Summing rows and columns for a rank-1 matrix approximation

304 Views Asked by At

Let $M$ be a matrix, and form a column vector $R$ by summing the rows of $M$, and a row vector $C$ by summing the columns of $M$. We think of the matrix $RC / \Sigma M$ as a rank-1 approximation to $M$ (here $\Sigma M$ denotes the sum of all elements of $M$. You can assume it's nonzero).

If $M$ is rank-1, $RC / \Sigma M = M$.

Is this approximation optimal among rank-1 matrices with respect to some matrix norm? What exactly is the matrix $RC / \Sigma M$?

Statistical motivation:

If $M$ represents a joint probability distribution $P(X, Y)$, then $R$ represents the marginal distribution $P(X)$, $C$ represents the marginal distribution $P(Y)$, and $RC$ represents a new probability distribution on the same space where now the coordinates are independent.

1

There are 1 best solutions below

0
On BEST ANSWER

It's not a norm, but this is the optimal rank-1 approximation using the Kullback-Leibler divergence.

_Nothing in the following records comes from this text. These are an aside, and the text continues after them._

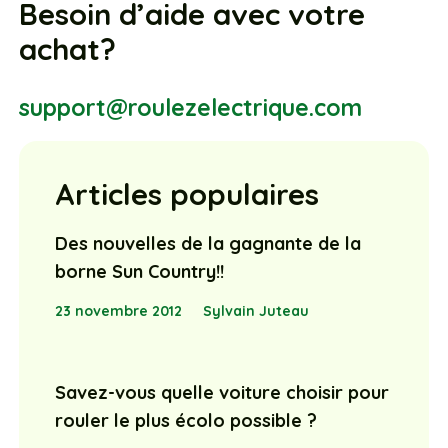
Besoin d’aide avec votre
achat?
support@roulezelectrique.com
Articles populaires
Des nouvelles de la gagnante de la
borne Sun Country!!
23 novembre 2012
Sylvain Juteau
Savez-vous quelle voiture choisir pour
rouler le plus écolo possible ?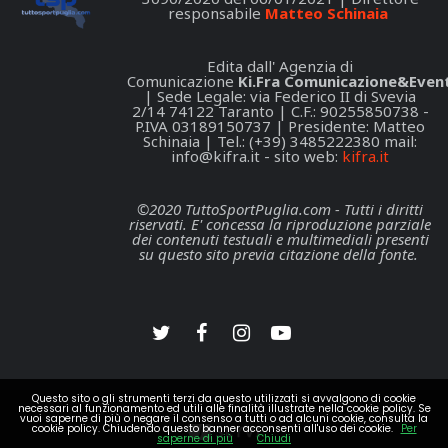
responsabile
Matteo Schinaia
Edita dall' Agenzia di
Comunicazione
Ki.Fra Comunicazione&Event
| Sede Legale: via Federico II di Svevia
2/14 74122 Taranto | C.F.: 90255850738 -
P.IVA 03189150737 | Presidente: Matteo
Schinaia | Tel.: (+39) 3485222380 mail:
info@kifra.it
- sito web:
kifra.it
©2020 TuttoSportPuglia.com - Tutti i diritti
riservati. E' concessa la riproduzione parziale
dei contenuti testuali e multimediali presenti
su questo sito previa citazione della fonte.
Questo sito o gli strumenti terzi da questo utilizzati si avvalgono di cookie
necessari al funzionamento ed utili alle finalità illustrate nella cookie policy. Se
vuoi saperne di più o negare il consenso a tutti o ad alcuni cookie, consulta la
cookie policy. Chiudendo questo banner acconsenti all'uso dei cookie.
Per
saperne di più
Chiudi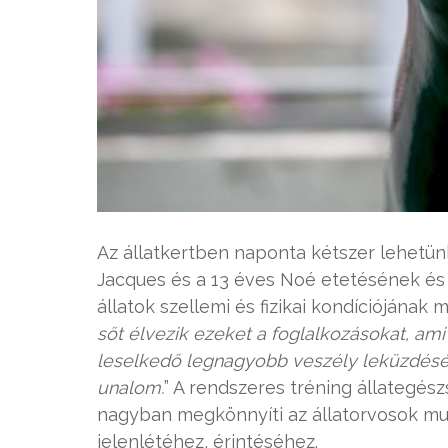
Az állatkertben naponta kétszer lehetünk
Jacques és a 13 éves Noé etetésének és 
állatok szellemi és fizikai kondíciójának
sőt élvezik ezeket a foglalkozásokat, ami s
leselkedő legnagyobb veszély leküzdés
unalom.
” A rendszeres tréning állategés
nagyban megkönnyíti az állatorvosok mun
jelenlétéhez, érintéséhez.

Let $M = P(X, Y)$ represent a joint probability distribution. Let $RC$ be the product of marginals. Then it's one definition of mutual information that

$$D_{KL}(P(X, Y), RC) = I(X;Y)$$

And in fact this is optimal for rank-1 matrices: for any rank-1 matrix $r \otimes c$ where both $r$ and $c$ are probability distributions,

\begin{align*} D_{KL}(P(X, Y), r \otimes c) &= \displaystyle\sum_{x,y} P(X = x, Y = y) \log \left(P(X = x, Y = y) \over r_x c_y\right)\\ &= \displaystyle\sum_{x,y} P(X = x, Y = y) \log P(X = x, Y = y) - \displaystyle\sum_{x,y} P(X = x, Y = y) \log r_x - \displaystyle\sum_{x,y} P(X = x, Y = y) \log c_y\\ &= H(X, Y) - \displaystyle\sum_{x} P(X = x) \log r_x - \displaystyle\sum_{y} P(Y = y) \log c_y \end{align*}

With the Gibb's Inequality (the inequality proving KL divergence is nonnegative) this is at least

$$H(X, Y) - H(X) - H(Y) = I(X;Y)$$

If you don't restrict yourself to probability distributions, you can send $D_{KL}$ to $-\infty$ by taking huge elements of $r$ and $c$.

If $M$ has all entries nonnegative (at least one positive), $M / \Sigma M$ will be a probability distribution, and the above will apply.